Data Start Marker
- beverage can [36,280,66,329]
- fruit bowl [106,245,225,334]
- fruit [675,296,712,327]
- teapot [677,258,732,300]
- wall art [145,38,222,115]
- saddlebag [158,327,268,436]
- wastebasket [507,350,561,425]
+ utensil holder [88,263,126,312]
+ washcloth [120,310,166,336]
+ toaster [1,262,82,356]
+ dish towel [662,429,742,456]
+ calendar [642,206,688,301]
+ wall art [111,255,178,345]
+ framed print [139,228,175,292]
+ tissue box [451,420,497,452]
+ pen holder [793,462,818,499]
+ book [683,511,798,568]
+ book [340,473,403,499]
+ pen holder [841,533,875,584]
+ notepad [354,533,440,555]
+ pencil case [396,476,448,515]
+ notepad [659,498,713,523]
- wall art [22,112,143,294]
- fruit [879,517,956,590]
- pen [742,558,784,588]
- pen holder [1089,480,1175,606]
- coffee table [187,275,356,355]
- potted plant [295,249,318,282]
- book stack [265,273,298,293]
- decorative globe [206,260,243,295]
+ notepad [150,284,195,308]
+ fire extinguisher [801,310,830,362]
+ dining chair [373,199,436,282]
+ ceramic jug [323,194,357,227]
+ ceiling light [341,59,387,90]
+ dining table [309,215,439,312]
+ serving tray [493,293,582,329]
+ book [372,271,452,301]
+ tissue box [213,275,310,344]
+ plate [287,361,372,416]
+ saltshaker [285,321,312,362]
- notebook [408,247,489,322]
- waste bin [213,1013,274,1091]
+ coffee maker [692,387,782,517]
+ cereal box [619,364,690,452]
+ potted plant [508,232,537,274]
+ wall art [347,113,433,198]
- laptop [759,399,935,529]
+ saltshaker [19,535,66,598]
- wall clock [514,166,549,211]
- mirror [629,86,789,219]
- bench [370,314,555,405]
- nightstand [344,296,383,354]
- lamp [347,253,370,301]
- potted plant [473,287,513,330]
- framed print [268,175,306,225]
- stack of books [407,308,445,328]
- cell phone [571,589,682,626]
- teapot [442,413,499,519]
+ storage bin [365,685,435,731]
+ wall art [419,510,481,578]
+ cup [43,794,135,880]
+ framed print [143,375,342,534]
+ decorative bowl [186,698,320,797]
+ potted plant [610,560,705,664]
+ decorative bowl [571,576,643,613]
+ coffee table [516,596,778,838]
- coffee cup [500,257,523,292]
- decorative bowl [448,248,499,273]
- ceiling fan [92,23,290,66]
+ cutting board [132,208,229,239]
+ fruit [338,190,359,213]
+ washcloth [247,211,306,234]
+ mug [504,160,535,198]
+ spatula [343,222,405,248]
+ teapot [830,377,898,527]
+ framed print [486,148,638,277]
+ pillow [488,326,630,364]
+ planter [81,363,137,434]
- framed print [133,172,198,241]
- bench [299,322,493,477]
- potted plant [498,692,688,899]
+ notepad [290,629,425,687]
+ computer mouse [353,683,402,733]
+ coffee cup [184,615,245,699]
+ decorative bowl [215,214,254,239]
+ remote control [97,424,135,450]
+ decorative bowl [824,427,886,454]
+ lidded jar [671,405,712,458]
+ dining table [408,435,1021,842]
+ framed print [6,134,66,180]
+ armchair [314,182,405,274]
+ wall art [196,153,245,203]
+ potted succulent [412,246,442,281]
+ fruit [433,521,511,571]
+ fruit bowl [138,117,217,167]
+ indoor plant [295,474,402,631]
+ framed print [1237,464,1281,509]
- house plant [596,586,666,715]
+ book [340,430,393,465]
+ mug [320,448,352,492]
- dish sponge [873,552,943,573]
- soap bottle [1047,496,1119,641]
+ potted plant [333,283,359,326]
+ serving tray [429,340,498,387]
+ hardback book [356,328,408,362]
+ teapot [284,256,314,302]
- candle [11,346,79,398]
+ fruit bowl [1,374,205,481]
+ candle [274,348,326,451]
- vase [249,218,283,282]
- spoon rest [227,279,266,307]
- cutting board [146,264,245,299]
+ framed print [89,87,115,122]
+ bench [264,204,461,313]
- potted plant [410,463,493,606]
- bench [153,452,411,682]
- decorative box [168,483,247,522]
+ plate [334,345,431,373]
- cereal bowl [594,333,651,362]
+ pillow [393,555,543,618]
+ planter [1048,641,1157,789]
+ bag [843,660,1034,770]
Data End Marker
### Exercise goal
Look through the entries above and report each line where the string "washcloth" occurs.

### Written reply
+ washcloth [120,310,166,336]
+ washcloth [247,211,306,234]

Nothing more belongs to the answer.